## What you will do
Two lines mark the range in the entries below: the one holding "[536,335,554,353] 的 -> (290, 268) none" and the one holding "[554,367,680,385] 的医学图像处理 ->". Set down those two and all lines between them, exactly.

## Exercise inputs

___

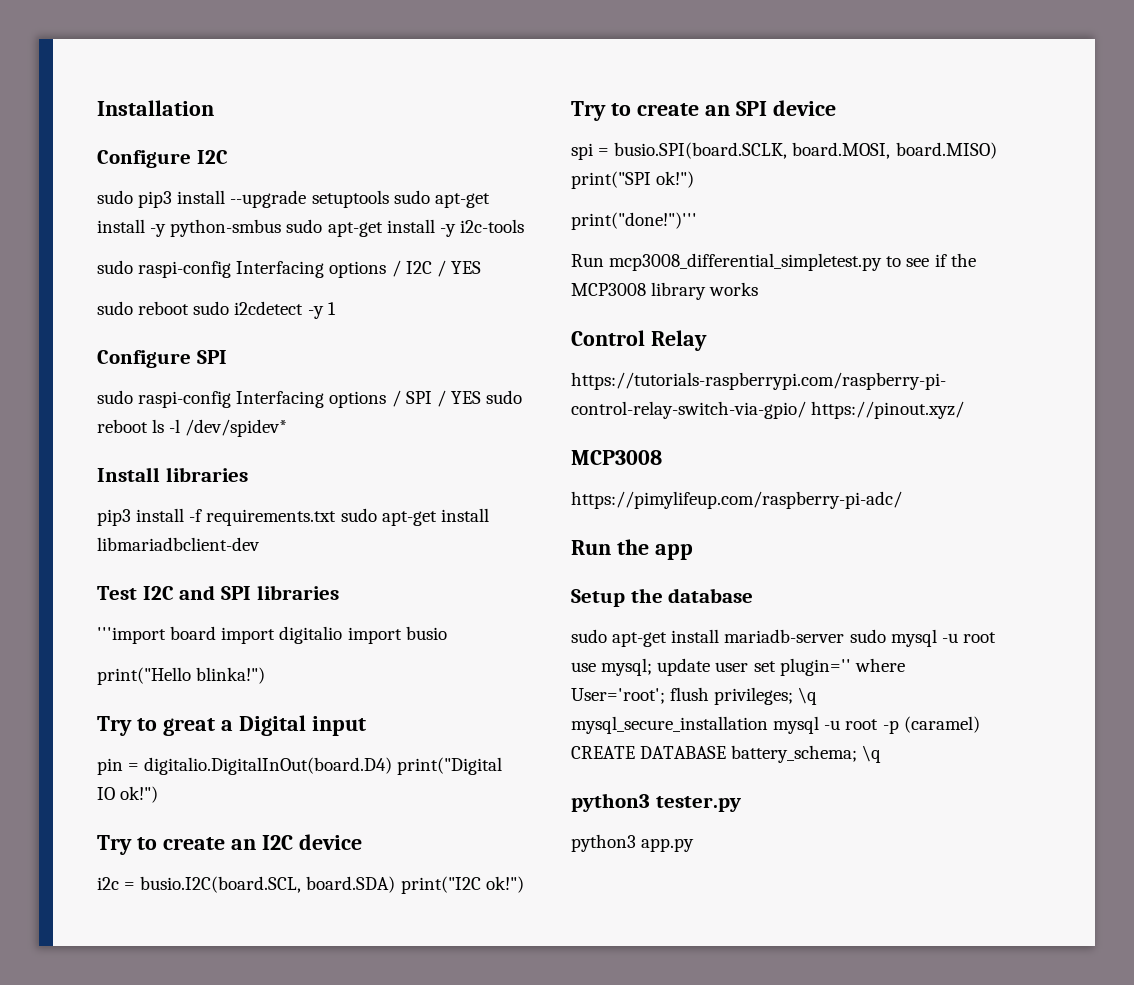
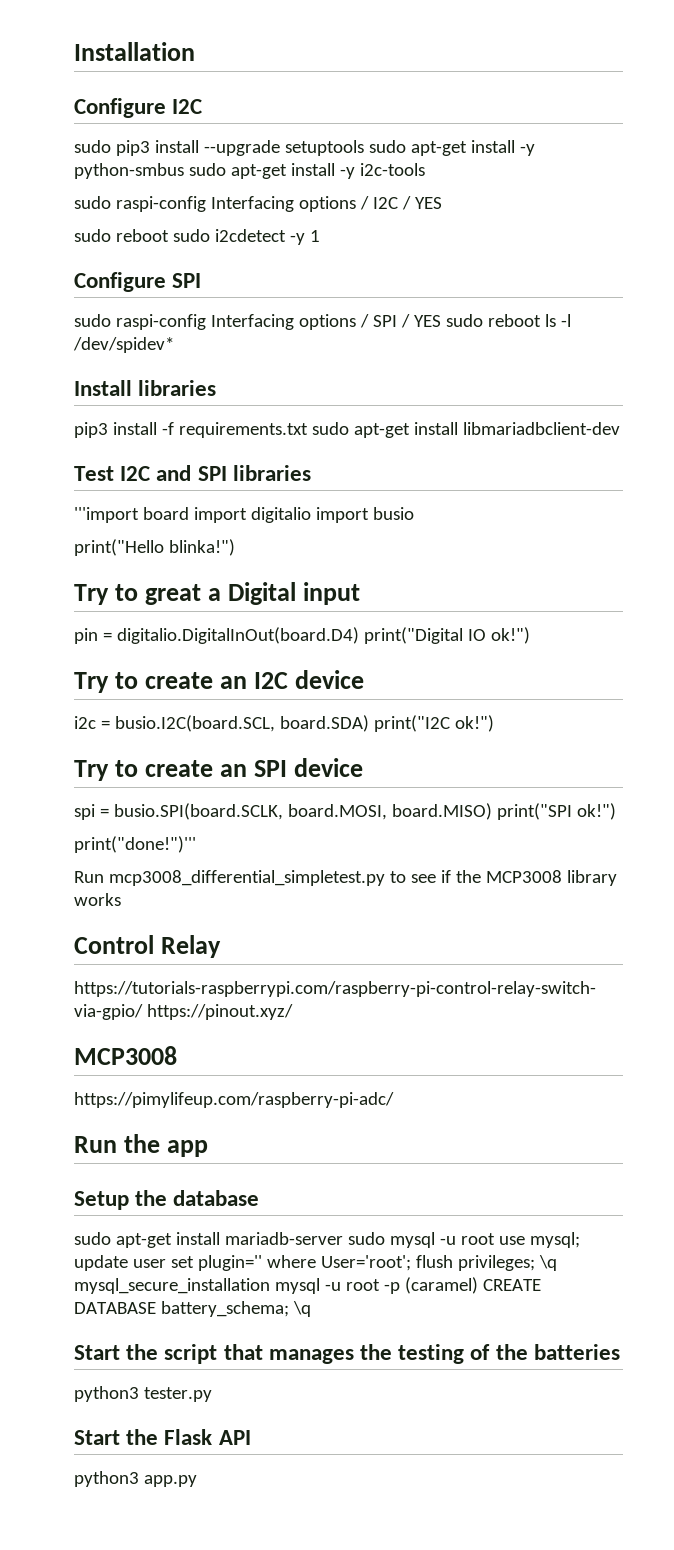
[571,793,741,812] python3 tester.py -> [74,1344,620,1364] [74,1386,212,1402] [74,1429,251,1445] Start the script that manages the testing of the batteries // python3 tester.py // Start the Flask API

___

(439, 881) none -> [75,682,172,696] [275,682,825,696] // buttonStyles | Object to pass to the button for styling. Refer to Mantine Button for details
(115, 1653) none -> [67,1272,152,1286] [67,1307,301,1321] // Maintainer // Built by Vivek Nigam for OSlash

___

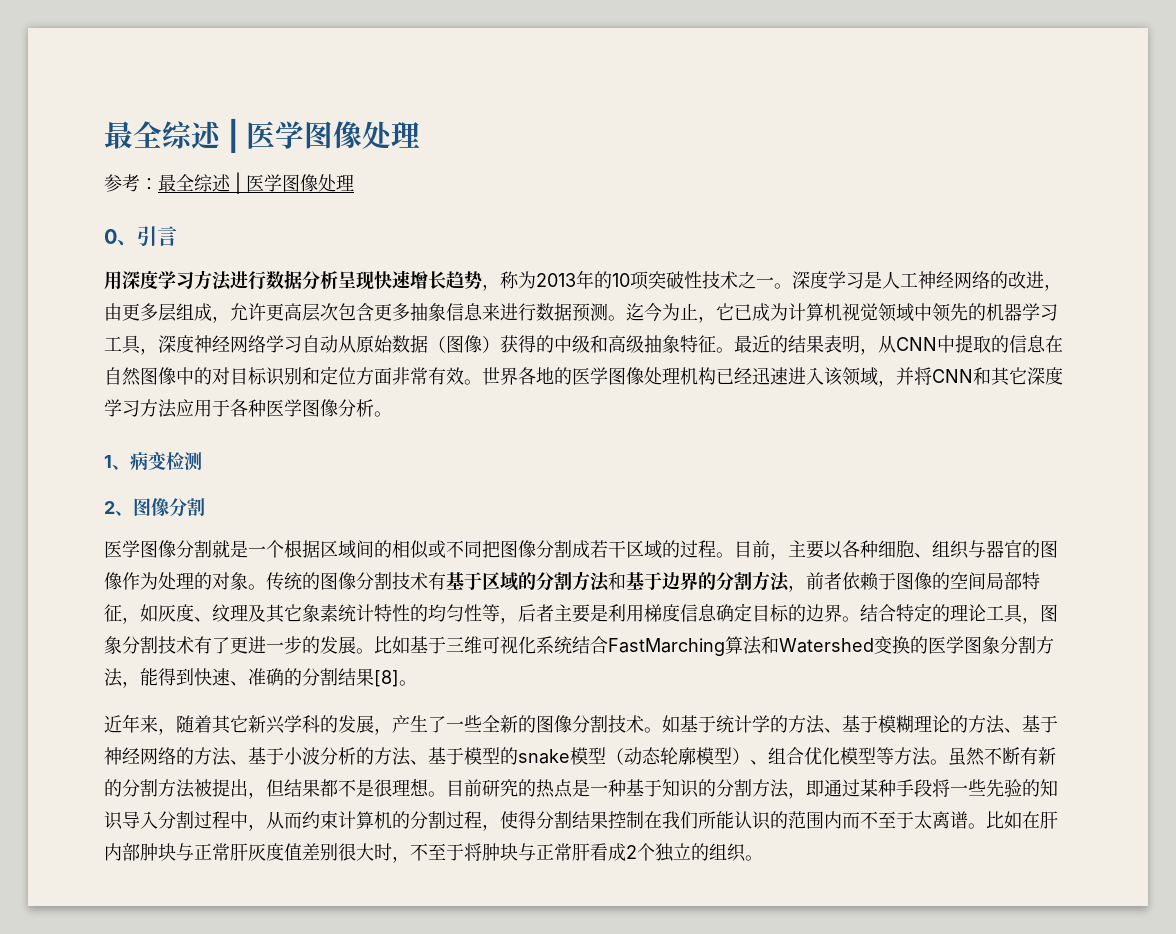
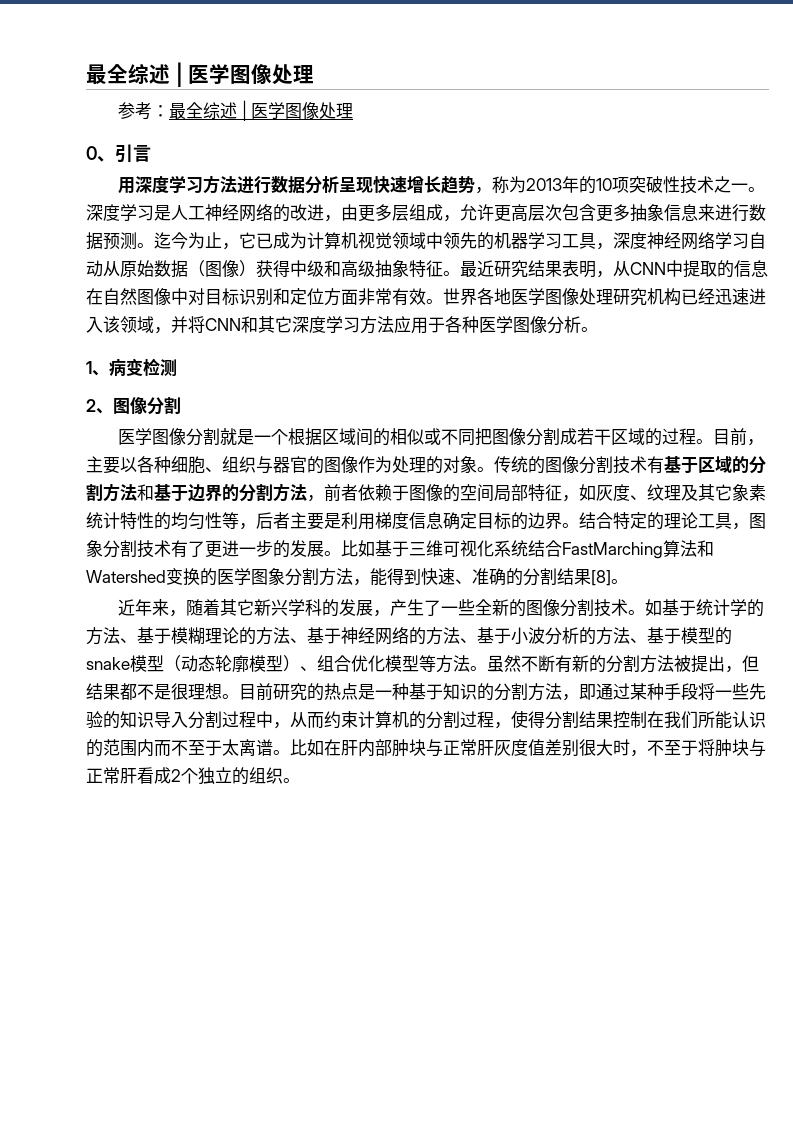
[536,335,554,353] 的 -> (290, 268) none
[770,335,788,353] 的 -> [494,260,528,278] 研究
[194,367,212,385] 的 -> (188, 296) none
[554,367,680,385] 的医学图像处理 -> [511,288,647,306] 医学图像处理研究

___

## Answer space
[536,335,554,353] 的 -> (290, 268) none
[770,335,788,353] 的 -> [494,260,528,278] 研究
[194,367,212,385] 的 -> (188, 296) none
[554,367,680,385] 的医学图像处理 -> [511,288,647,306] 医学图像处理研究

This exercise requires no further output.